*** Excerpt to read ***

- Church: Church of Scotland
- In office: May 1992 to May 1993
- Predecessor: William Macmillan
- Successor: James Weatherhead
- Other post: Minister of Hamilton Old Parish Church (1981 to 2000)

Orders
- Ordination: 1962

Personal details
- Born: 11 October 1934
- Died: 31 October 2023 (aged 89)
- Denomination: Presbyterianism
- Education: Trinity College, Glasgow

= Hugh Wyllie =

Scottish Presbyterian minister (1934–2023)

Hugh Rutherford Wyllie (11 October 1934 – 31 October 2023) was a Scottish Presbyterian minister. From 1992 to 1993, he served as Moderator of the General Assembly of the Church of Scotland.

==Early life and education==
Hugh Rutherford Wyllie was born on 11 October 1934 to Hugh McPhee Wyllie and Elizabeth Buchanan. He was educated at Shawlands Academy and Hutchesons' Boys' Grammar School; both in Glasgow, Scotland. After completing his schooling, he worked for the Union Bank of Scotland from 1951 to 1953, achieving Membership of the Chartered Institute of Bankers in Scotland (MCIBS).

*** End of Excerpt to read ***
*** Supplied records ***

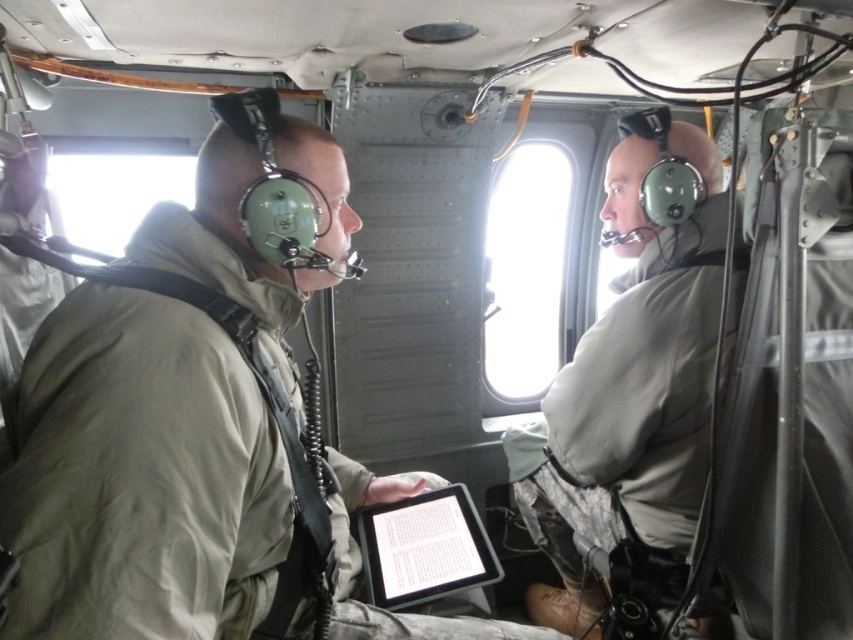
Between matte green helmet at center and black matte tablet at center, which one is positioned higher?

black matte tablet at center is above.

Which of these two, matte green helmet at center or black matte tablet at center, stands shorter?

With less height is black matte tablet at center.

Is point (698, 422) positioned after point (404, 518)?

No, it is not.

The image size is (853, 640). What are the coordinates of `matte green helmet at center` in the screenshot? It's located at [630, 385].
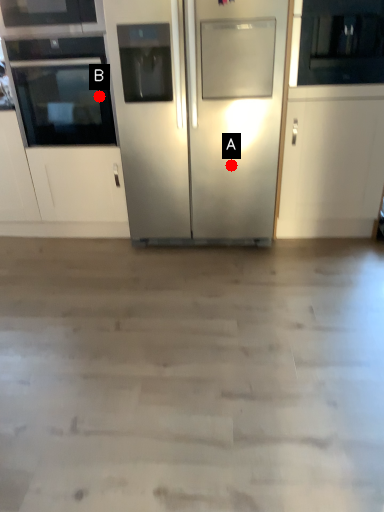
Question: Two points are circled on the image, labeled by A and B beside each circle. Which point appears closest to the camera in this image?

Choices:
 (A) A is closer
 (B) B is closer

Answer: (A)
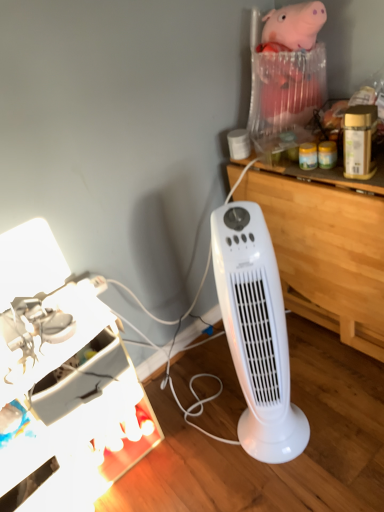
Where is `vacant space to the right of white plastic tower fan at center`? The height and width of the screenshot is (512, 384). vacant space to the right of white plastic tower fan at center is located at coordinates (335, 415).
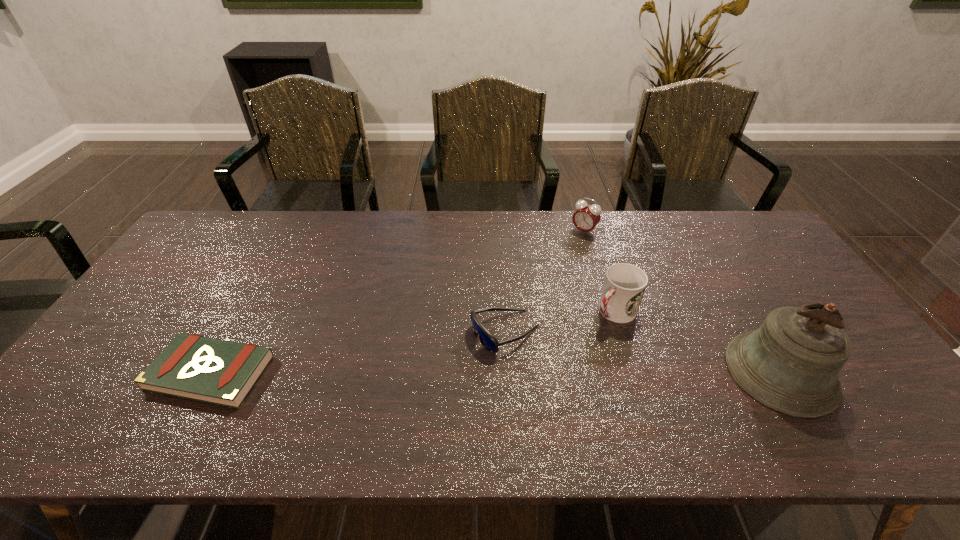
The height and width of the screenshot is (540, 960). What are the coordinates of `free location that satisfies the following two spatial constraints: 1. on the front side of the tallest object; 2. on the right side of the second object from left to right` in the screenshot? It's located at (507, 372).

Where is `free spot that satisfies the following two spatial constraints: 1. on the back side of the fourth object from right to left; 2. on the right side of the cup`? The image size is (960, 540). free spot that satisfies the following two spatial constraints: 1. on the back side of the fourth object from right to left; 2. on the right side of the cup is located at coordinates (504, 312).

The image size is (960, 540). In order to click on vacant space that satisfies the following two spatial constraints: 1. on the back side of the shortest object; 2. on the left side of the rightmost object in this screenshot , I will do `click(211, 372)`.

Identify the location of vacant space that satisfies the following two spatial constraints: 1. on the back side of the leftmost object; 2. on the left side of the cup. 244,312.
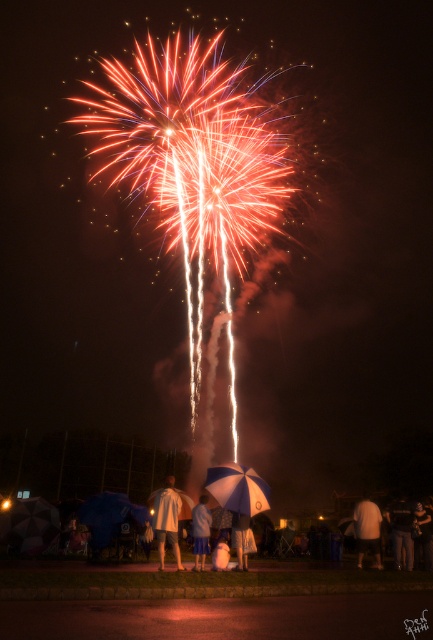
You are at a fireworks show and want to take a photo of the white matte shirt at lower right without the blue matte umbrella at lower center blocking the view. Is this possible from your current position?

The blue matte umbrella at lower center is in front of the white matte shirt at lower right, so it would block the view. To capture the white matte shirt at lower right without obstruction, you would need to move to a position where the blue matte umbrella at lower center is not between you and the shirt.

Based on the photo, you are a photographer trying to capture a clear shot of the fireworks. You notice the blue matte umbrella at lower center and the white matte shirt at lower right are in your frame. Which object is narrower, and should you adjust your camera angle to avoid it?

The blue matte umbrella at lower center is narrower than the white matte shirt at lower right. Since it is narrower, adjusting the camera angle to avoid it might be easier as it takes up less space in the frame.

You are standing at point (419, 508) and want to throw a paper airplane to reach the fireworks explosion at the center. The paper airplane can fly 20 meters. Will it reach?

The distance between you at point (419, 508) and the fireworks explosion at the center is 19.66 meters, so yes, the paper airplane can reach the fireworks explosion at the center since it can fly further than the required distance.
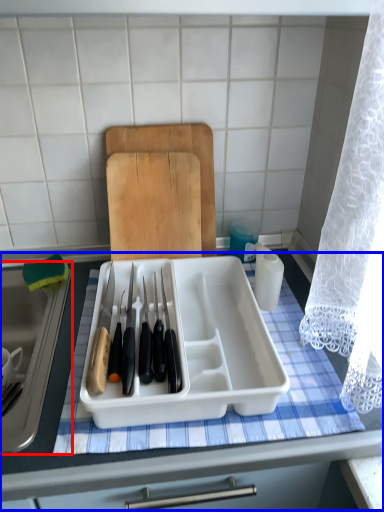
Question: Among these objects, which one is nearest to the camera, sink (highlighted by a red box) or table (highlighted by a blue box)?

Choices:
 (A) sink
 (B) table

Answer: (B)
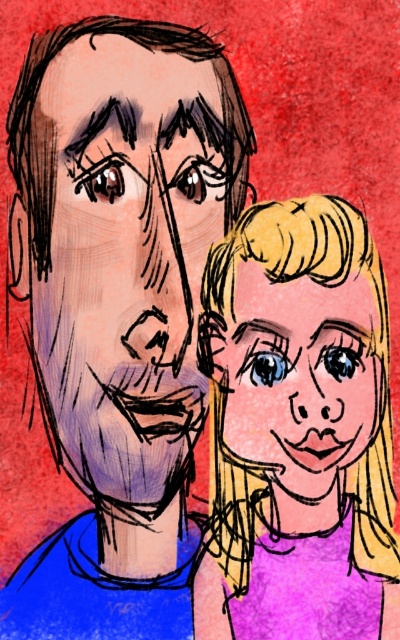
Question: Does purple matte hair at right appear under matte purple face at center?

Choices:
 (A) yes
 (B) no

Answer: (A)

Question: Which is nearer to the smooth blonde hair at center?

Choices:
 (A) purple matte hair at right
 (B) matte purple face at center

Answer: (A)

Question: Is purple matte hair at right positioned at the back of smooth blonde hair at center?

Choices:
 (A) yes
 (B) no

Answer: (B)

Question: Does purple matte hair at right have a lesser width compared to smooth blonde hair at center?

Choices:
 (A) no
 (B) yes

Answer: (A)

Question: Which point is closer to the camera?

Choices:
 (A) purple matte hair at right
 (B) smooth blonde hair at center

Answer: (A)

Question: Which point is closer to the camera?

Choices:
 (A) purple matte hair at right
 (B) smooth blonde hair at center
 (C) matte purple face at center

Answer: (A)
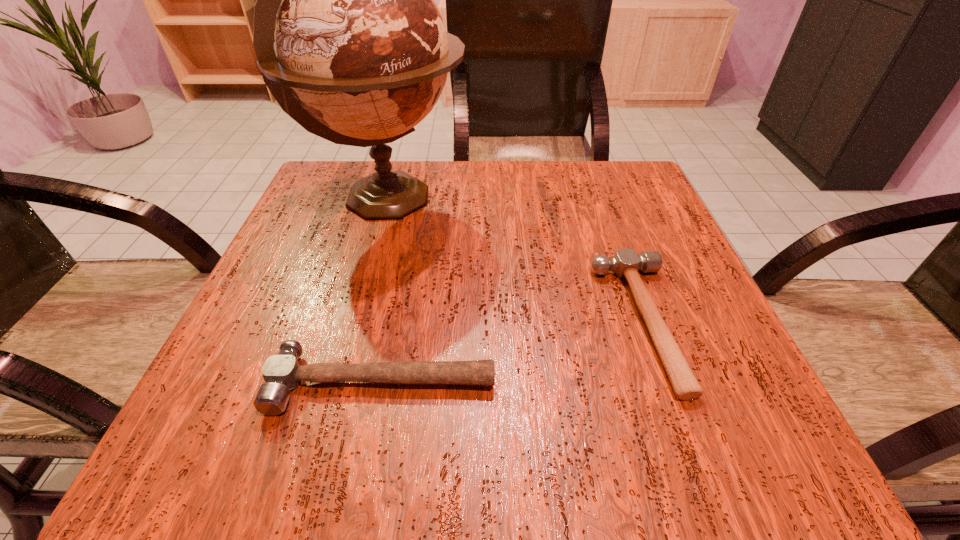
Locate an element on the screen. This screenshot has height=540, width=960. object present at the right edge is located at coordinates (626, 263).

I want to click on object located at the far left corner, so click(x=363, y=54).

Find the location of a particular element. The width and height of the screenshot is (960, 540). object that is at the near left corner is located at coordinates (282, 372).

Locate an element on the screen. This screenshot has width=960, height=540. vacant space at the far edge of the desktop is located at coordinates (466, 161).

Locate an element on the screen. free space at the near edge of the desktop is located at coordinates (574, 447).

The height and width of the screenshot is (540, 960). I want to click on vacant space at the left edge, so click(x=282, y=339).

Identify the location of vacant space at the right edge of the desktop. This screenshot has width=960, height=540. (645, 233).

This screenshot has width=960, height=540. Find the location of `vacant region at the far left corner of the desktop`. vacant region at the far left corner of the desktop is located at coordinates (299, 213).

In the image, there is a desktop. Where is `vacant space at the near left corner`? The width and height of the screenshot is (960, 540). vacant space at the near left corner is located at coordinates (223, 409).

Identify the location of free region at the far right corner of the desktop. (636, 167).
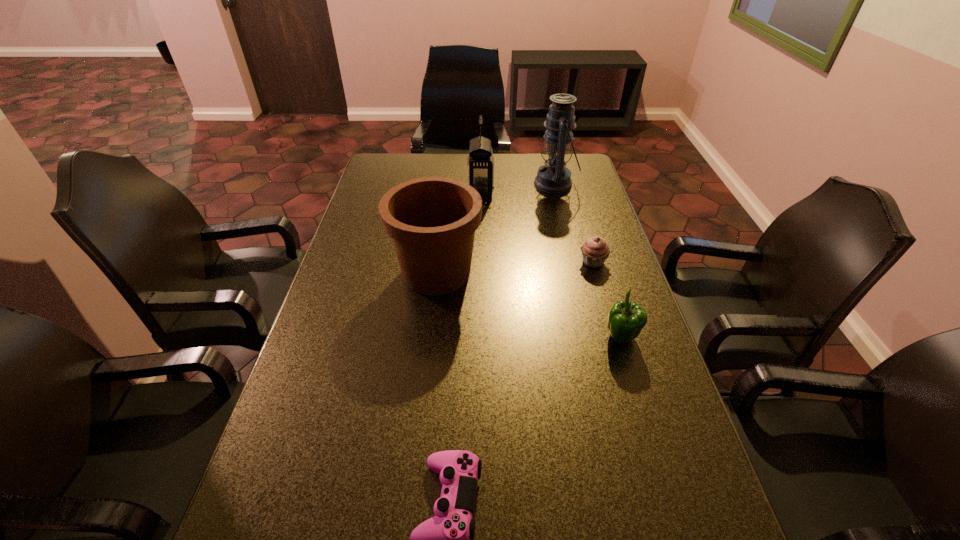
The width and height of the screenshot is (960, 540). I want to click on free space located 0.060m on the front-facing side of the shorter lantern, so click(x=452, y=193).

Image resolution: width=960 pixels, height=540 pixels. In order to click on free space located on the front-facing side of the shorter lantern in this screenshot , I will do (436, 193).

At what (x,y) coordinates should I click in order to perform the action: click on free space located on the front-facing side of the shorter lantern. Please return your answer as a coordinate pair (x, y). The image size is (960, 540). Looking at the image, I should click on (379, 193).

Locate an element on the screen. This screenshot has width=960, height=540. vacant area situated 0.100m on the back of the flowerpot is located at coordinates (442, 227).

This screenshot has width=960, height=540. Find the location of `free location located 0.060m on the back of the fourth tallest object`. free location located 0.060m on the back of the fourth tallest object is located at coordinates (612, 309).

This screenshot has height=540, width=960. Identify the location of free space located 0.100m on the back of the fifth tallest object. (585, 234).

This screenshot has width=960, height=540. Find the location of `object that is at the far edge`. object that is at the far edge is located at coordinates (x=554, y=177).

Identify the location of lantern that is at the right edge. (554, 177).

What are the coordinates of `bell pepper located in the right edge section of the desktop` in the screenshot? It's located at (626, 319).

This screenshot has width=960, height=540. Identify the location of cupcake that is at the right edge. (595, 250).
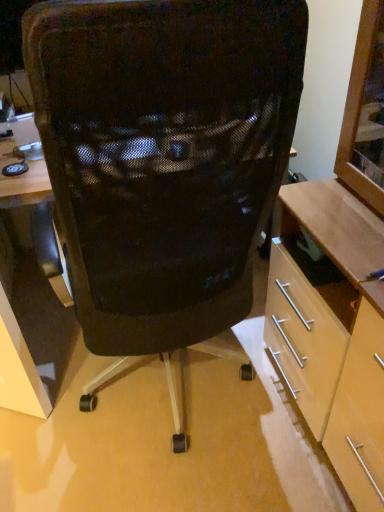
This screenshot has height=512, width=384. What do you see at coordinates (164, 157) in the screenshot?
I see `black mesh chair at center` at bounding box center [164, 157].

At what (x,y) coordinates should I click in order to perform the action: click on black mesh chair at center. Please return your answer as a coordinate pair (x, y). This screenshot has height=512, width=384. Looking at the image, I should click on (164, 157).

The image size is (384, 512). What do you see at coordinates (338, 287) in the screenshot?
I see `light wood cabinet at right` at bounding box center [338, 287].

Where is `light wood cabinet at right`? The width and height of the screenshot is (384, 512). light wood cabinet at right is located at coordinates point(338,287).

Find the location of a particular element. The image size is (384, 512). black mesh chair at center is located at coordinates (164, 157).

Is light wood cabinet at right at the left side of black mesh chair at center?

No, light wood cabinet at right is not to the left of black mesh chair at center.

Looking at this image, is the position of light wood cabinet at right more distant than that of black mesh chair at center?

No, it is not.

Is point (379, 250) less distant than point (55, 102)?

No, (379, 250) is behind (55, 102).

From the image's perspective, is light wood cabinet at right on black mesh chair at center?

Incorrect, from the image's perspective, light wood cabinet at right is lower than black mesh chair at center.

From a real-world perspective, between light wood cabinet at right and black mesh chair at center, who is vertically higher?

light wood cabinet at right, from a real-world perspective.

Considering the sizes of objects light wood cabinet at right and black mesh chair at center in the image provided, who is wider, light wood cabinet at right or black mesh chair at center?

black mesh chair at center.

Which of these two, light wood cabinet at right or black mesh chair at center, stands shorter?

light wood cabinet at right is shorter.

Based on the photo, does light wood cabinet at right have a larger size compared to black mesh chair at center?

Incorrect, light wood cabinet at right is not larger than black mesh chair at center.

Is black mesh chair at center located within light wood cabinet at right?

No, light wood cabinet at right does not contain black mesh chair at center.

Is light wood cabinet at right next to black mesh chair at center and touching it?

light wood cabinet at right and black mesh chair at center are clearly separated.

Is light wood cabinet at right looking in the opposite direction of black mesh chair at center?

No, black mesh chair at center is not at the back of light wood cabinet at right.

How many degrees apart are the facing directions of light wood cabinet at right and black mesh chair at center?

89.3 degrees.

Locate an element on the screen. This screenshot has width=384, height=512. chair on the left of the light wood cabinet at right is located at coordinates (164, 157).

Does black mesh chair at center appear on the left side of light wood cabinet at right?

Correct, you'll find black mesh chair at center to the left of light wood cabinet at right.

From the picture: Is black mesh chair at center in front of or behind light wood cabinet at right in the image?

black mesh chair at center is behind light wood cabinet at right.

Does point (201, 323) come farther from viewer compared to point (377, 38)?

Yes, it is behind point (377, 38).

From the image's perspective, does black mesh chair at center appear higher than light wood cabinet at right?

Correct, black mesh chair at center appears higher than light wood cabinet at right in the image.

From a real-world perspective, is black mesh chair at center below light wood cabinet at right?

Yes, from a real-world perspective, black mesh chair at center is beneath light wood cabinet at right.

Considering the sizes of objects black mesh chair at center and light wood cabinet at right in the image provided, who is wider, black mesh chair at center or light wood cabinet at right?

With larger width is black mesh chair at center.

Considering the sizes of objects black mesh chair at center and light wood cabinet at right in the image provided, who is shorter, black mesh chair at center or light wood cabinet at right?

With less height is light wood cabinet at right.

Is black mesh chair at center bigger or smaller than light wood cabinet at right?

black mesh chair at center is bigger than light wood cabinet at right.

Based on the photo, is black mesh chair at center spatially inside light wood cabinet at right, or outside of it?

black mesh chair at center cannot be found inside light wood cabinet at right.

Is black mesh chair at center next to light wood cabinet at right?

black mesh chair at center is not next to light wood cabinet at right, and they're not touching.

Could you tell me if black mesh chair at center is facing light wood cabinet at right?

No, black mesh chair at center is not turned towards light wood cabinet at right.

Can you tell me how much black mesh chair at center and light wood cabinet at right differ in facing direction?

The angle between the facing direction of black mesh chair at center and the facing direction of light wood cabinet at right is 89.3 degrees.

Locate an element on the screen. chair on the left of light wood cabinet at right is located at coordinates (164, 157).

This screenshot has height=512, width=384. I want to click on chair that is above the light wood cabinet at right (from the image's perspective), so click(x=164, y=157).

Where is `cabinetry in front of the black mesh chair at center`? This screenshot has height=512, width=384. cabinetry in front of the black mesh chair at center is located at coordinates (338, 287).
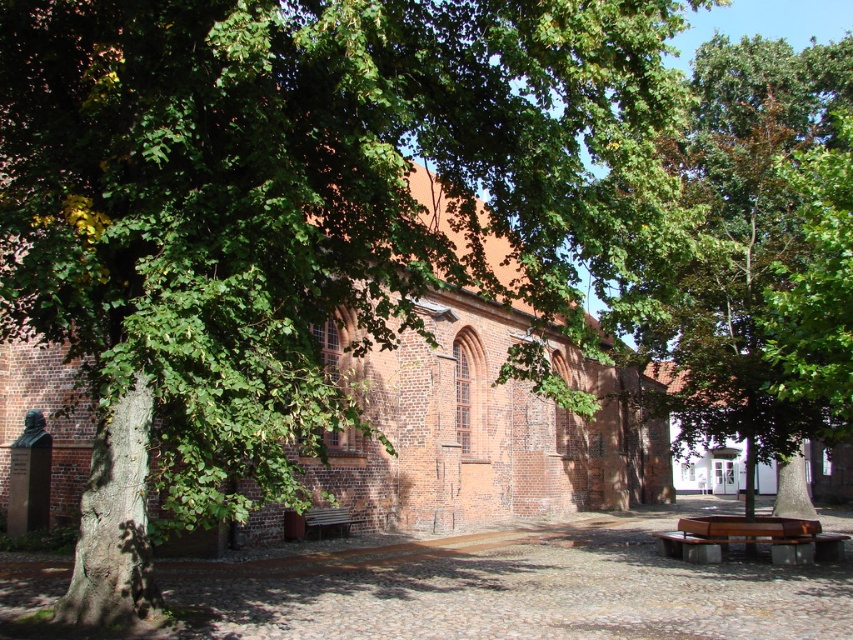
You are standing at the point labeled as point (750, 538) in the image. What object are you currently standing on?

The point (750, 538) corresponds to the brown wooden bench at lower right, so you are standing on the brown wooden bench at lower right.

You are a visitor at this historic site and want to sit on the brown wooden bench at lower right. However, you notice another brown wooden bench at center. Which bench is positioned higher relative to the other?

The brown wooden bench at lower right is located above the brown wooden bench at center, so it is positioned higher.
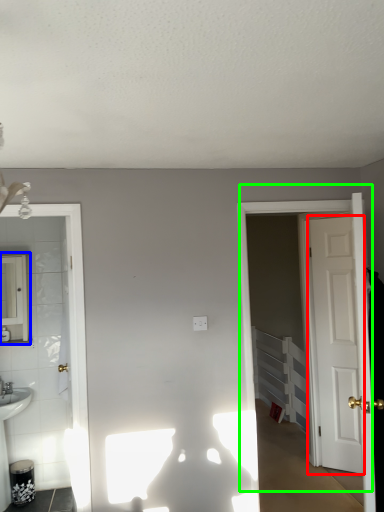
Question: Which object is the closest to the door (highlighted by a red box)? Choose among these: mirror (highlighted by a blue box) or door (highlighted by a green box).

Choices:
 (A) mirror
 (B) door

Answer: (B)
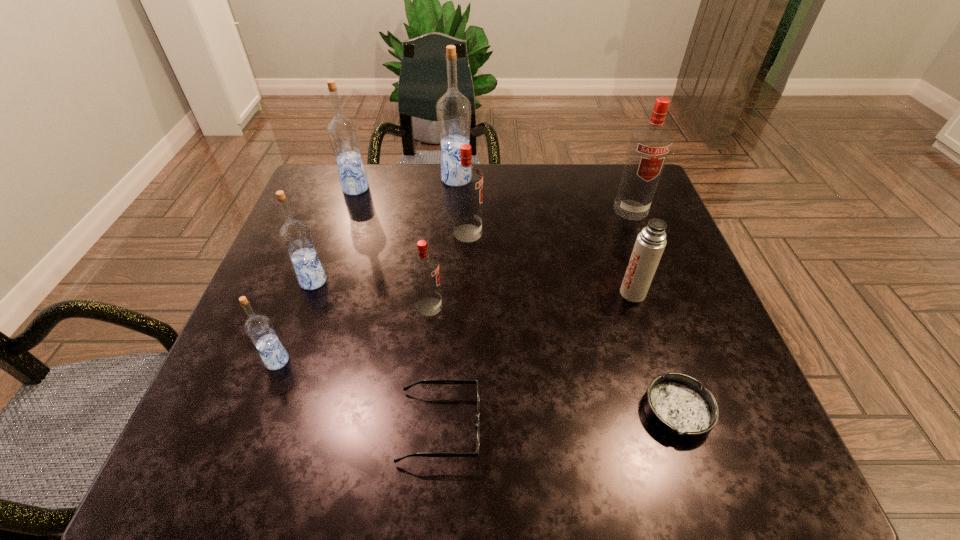
I want to click on the biggest blue vodka, so click(x=453, y=110).

Where is `the tallest vodka`? This screenshot has width=960, height=540. the tallest vodka is located at coordinates (453, 110).

Identify the location of the third smallest blue vodka. Image resolution: width=960 pixels, height=540 pixels. click(x=342, y=132).

The width and height of the screenshot is (960, 540). Find the location of `the fifth nearest vodka`. the fifth nearest vodka is located at coordinates (650, 144).

Locate an element on the screen. the farthest red vodka is located at coordinates (650, 144).

Find the location of a particular element. This screenshot has width=960, height=540. the second biggest red vodka is located at coordinates (466, 180).

At what (x,y) coordinates should I click in order to perform the action: click on the second nearest red vodka. Please return your answer as a coordinate pair (x, y). Looking at the image, I should click on (466, 180).

The image size is (960, 540). Identify the location of the second smallest blue vodka. (295, 235).

The width and height of the screenshot is (960, 540). What are the coordinates of `the third farthest blue vodka` in the screenshot? It's located at (295, 235).

Identify the location of thermos bottle. (651, 241).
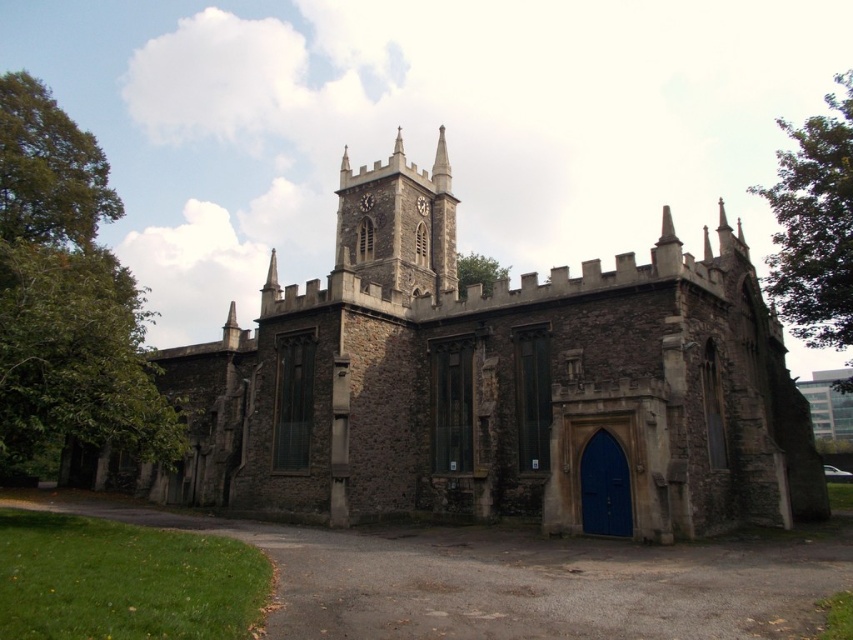
Question: Does dark gray stone clock tower at center come in front of blue matte door at center?

Choices:
 (A) yes
 (B) no

Answer: (B)

Question: Which of the following is the farthest from the observer?

Choices:
 (A) blue matte door at center
 (B) dark gray stone clock tower at center
 (C) stone church at center
 (D) metallic clock at center

Answer: (D)

Question: Which object is positioned closest to the blue matte door at center?

Choices:
 (A) dark gray stone clock tower at center
 (B) stone church at center
 (C) metallic clock at center

Answer: (B)

Question: Can you confirm if stone church at center is thinner than dark gray stone clock tower at center?

Choices:
 (A) no
 (B) yes

Answer: (A)

Question: Which object is farther from the camera taking this photo?

Choices:
 (A) metallic clock at center
 (B) blue matte door at center
 (C) stone church at center

Answer: (A)

Question: Is dark gray stone clock tower at center thinner than blue matte door at center?

Choices:
 (A) no
 (B) yes

Answer: (A)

*** End of Supplied records ***

Exercise tasks:
a) List every person the profile of Hugh Wyllie names other than Wyllie himself.
b) Reproduce the passage of the profile of Hugh Wyllie starting with "- Church: Church" and going on through "(1981 to 2000)".

Response list:
a)
William Macmillan
James Weatherhead
Hugh McPhee Wyllie
Elizabeth Buchanan

b)
- Church: Church of Scotland
- In office: May 1992 to May 1993
- Predecessor: William Macmillan
- Successor: James Weatherhead
- Other post: Minister of Hamilton Old Parish Church (1981 to 2000)